Railroad Street microlofts get green light from Zoning Board

Railroad Street microlofts get green light from Zoning Board

A rendering shows the proposed exterior view of the development planned for the building at 43 Railroad St. in Woonsocket.

WOONSOCKET – A downtown building that’s been vacant for at least a decade is on its way to becoming home to downsizers and young professionals after the Woonsocket Zoning Board of Review gave its unanimous support to the project this week.

John Messier and Leszek Przybylko plan to turn 43 Railroad St., the rundown former mill next to Ciro’s Tavern, into 20 studio and one-bedroom apartments under a new law that allows developers to create “microlofts” measuring smaller than 550 square feet. It’s the second project the pair is taking on this year after completing a full rehab of 122 North Main St., the former tenement now home to Lop’s Brewing.

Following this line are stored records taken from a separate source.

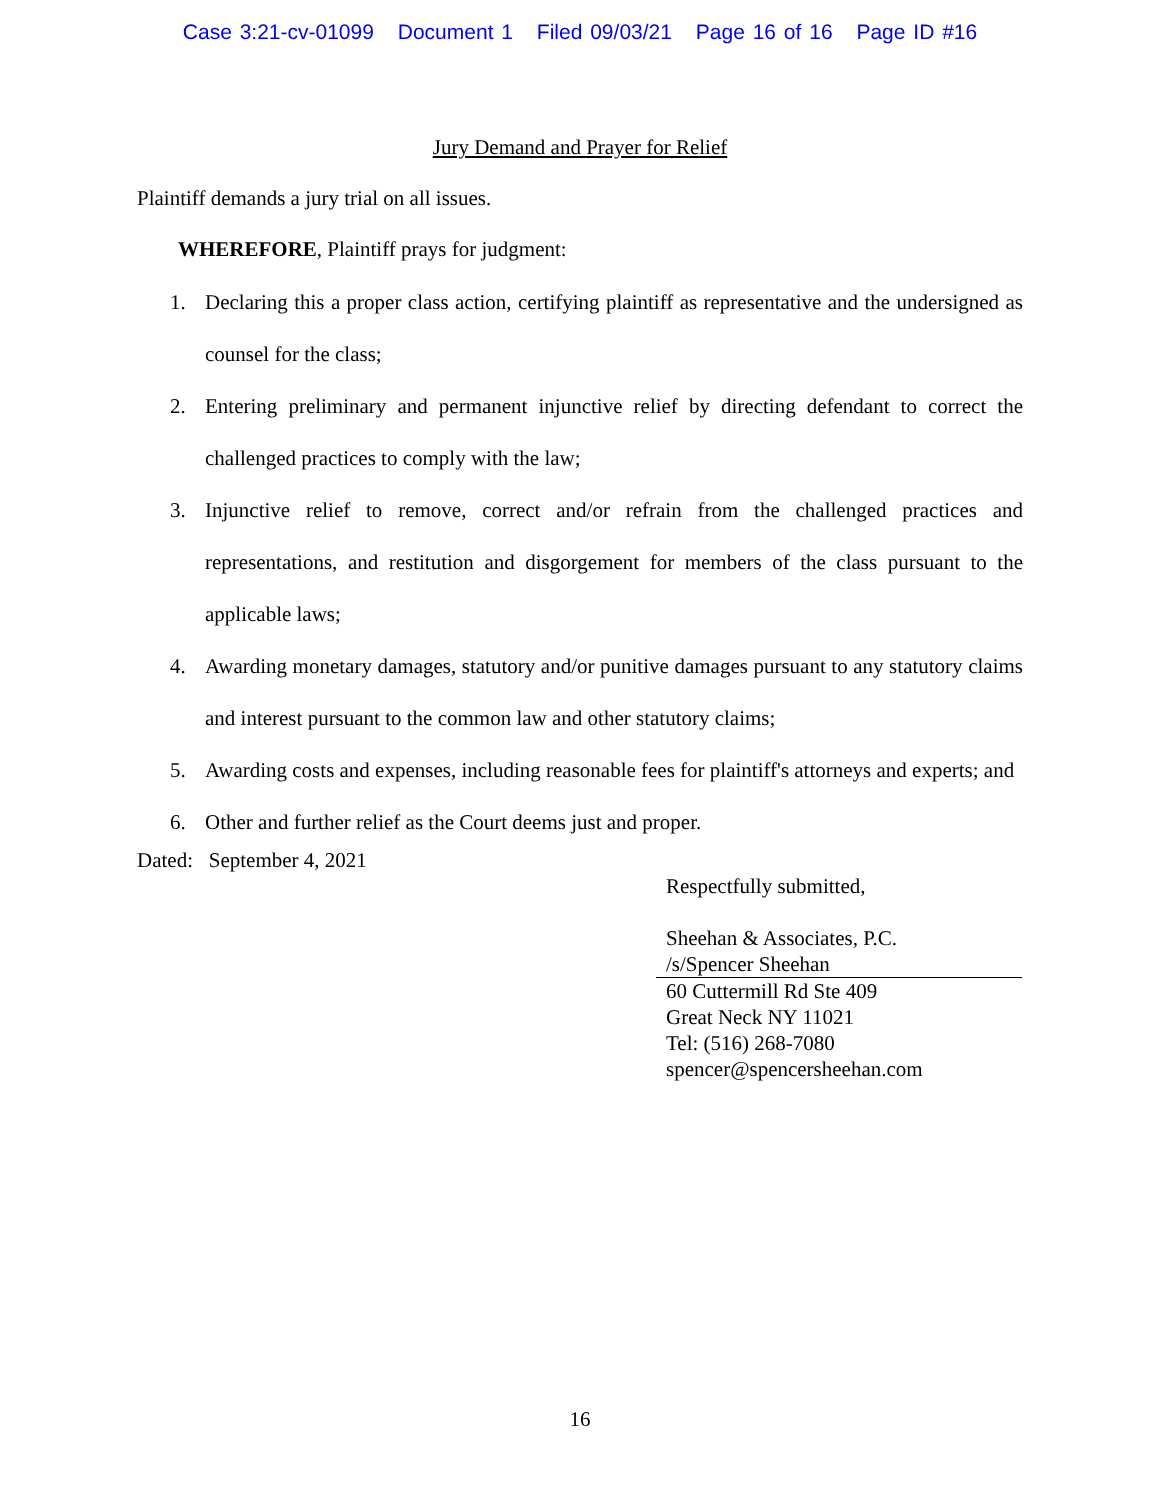Case 3:21-cv-01099 Document 1 Filed 09/03/21 Page 16 of 16 Page ID #16
Jury Demand and Prayer for Relief
Plaintiff demands a jury trial on all issues.
WHEREFORE, Plaintiff prays for judgment:
1. Declaring this a proper class action, certifying plaintiff as representative and the undersigned as counsel for the class;
2. Entering preliminary and permanent injunctive relief by directing defendant to correct the challenged practices to comply with the law;
3. Injunctive relief to remove, correct and/or refrain from the challenged practices and representations, and restitution and disgorgement for members of the class pursuant to the applicable laws;
4. Awarding monetary damages, statutory and/or punitive damages pursuant to any statutory claims and interest pursuant to the common law and other statutory claims;
5. Awarding costs and expenses, including reasonable fees for plaintiff's attorneys and experts; and
6. Other and further relief as the Court deems just and proper.
Dated: September 4, 2021
Respectfully submitted,
Sheehan & Associates, P.C.
/s/Spencer Sheehan
60 Cuttermill Rd Ste 409
Great Neck NY 11021
Tel: (516) 268-7080
spencer@spencersheehan.com
16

On Monday, attorney Michael Marcello told board members the team plans to create 18 microlofts and two standard units in the currently 19,000-square-foot building. The plans call for serious renovation work, including knocking out a floor and adding a level to make a three-story building into five stories, but the developers are confident they can take on the $2.1 million project. The plans also include two commercial spaces for to-be-decided tenants and a gym and storage space in the basement.

Ashley Sweet, an engineering consultant hired by the developers, told board members the project fits with the city’s long-term goal of repurposing old mill buildings. The area, she said, has struggled to find investment under its current zoning requirements, with very few of the downtown buildings meeting the standard requirements for a mixed commercial and residential district. She also said microlofts are becoming an increasingly popular housing option in other Rhode Island cities.

“It’s a fairly new construction in this area, and it’s presenting itself as a fairly desirable unit for young professionals and older (renters) looking to downsize,” she said.

Sweet also pointed out the project’s potential for a struggling Main Street. With a new commuter rail planned for the train station next door and a residential project bringing potential shoppers to the area, she said, the changes could spur a renewal of the former commercial center.

“You need to actually have people live in the center, not just commercial businesses,” she said.

It’s not the first time developers have targeted the structure for residential use. Developer Dan Peloquin received approval for a similar project in 2005, but the financial crisis of 2008 hit and the project never went through. At the time, Michael and Britt Balint, who live in a renovated historic property next door, were against the project on the basis a planned addition might overshadow their building. They’ve since changed their minds, as they explained to board members on Monday night.

“In retrospect, I wish the plans would have gone ahead,” said Michael. “The property, in my eyes, has become a blight.”

Balint explained how the building deteriorated over the years, attracting teenagers and presenting a potential fire hazard from discarded cigarette butts. Assuming the renovations comply with the historic look of the area, he said, he and his wife fully support the project.

The project also drew comments from neighbors and city residents who expressed concerns about parking and traffic but overall said it would be good for the area. Evelyn Giles, a Robinson Street resident who previously worked in the building, pointed out the project may require significant environmental remediation to clean up leakage from old machinery. She also raised concerns about congestion in the surrounding neighborhood, where her daughter lives, but acknowledged the project has the potential to clean up an otherwise blighted area.

“If things work out alright, that’ll be a plus for the city of Woonsocket,” she said.

In response to concerns about parking, Marcello explained the lot has 43 spaces in back of the building, separate from the James Street area in front of the building that becomes crowded on weekend nights.

The board voted unanimously to approve the project, with member Steve Laramee abstaining. The project will now move to the Planning Department for further review. Messier previously told The Breeze he hopes to begin construction as soon as he receives city approval and complete the project within a year.